▶ _Required work_
Transcribe the whole listing without a single picture.

-- Exercise data follows --

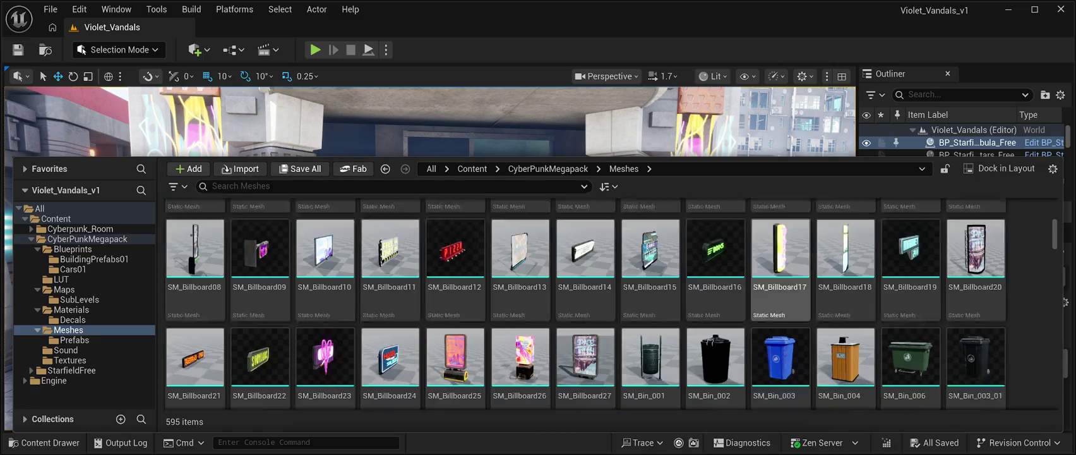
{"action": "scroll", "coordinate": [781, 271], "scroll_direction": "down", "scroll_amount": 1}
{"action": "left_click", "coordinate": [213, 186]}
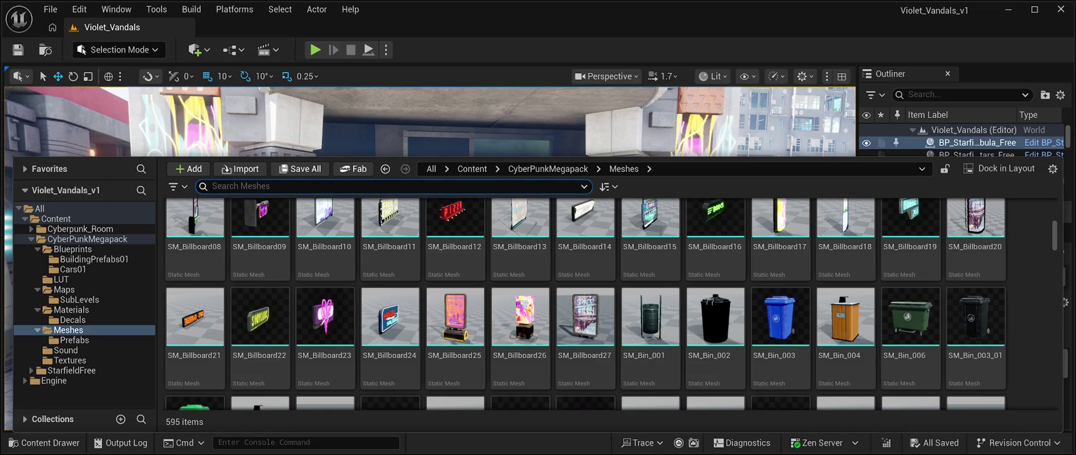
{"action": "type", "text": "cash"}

-- Exercise data concluded --

▶ _Finished exercise_
{"action": "scroll", "coordinate": [781, 271], "scroll_direction": "down", "scroll_amount": 1}
{"action": "left_click", "coordinate": [213, 186]}
{"action": "type", "text": "cash"}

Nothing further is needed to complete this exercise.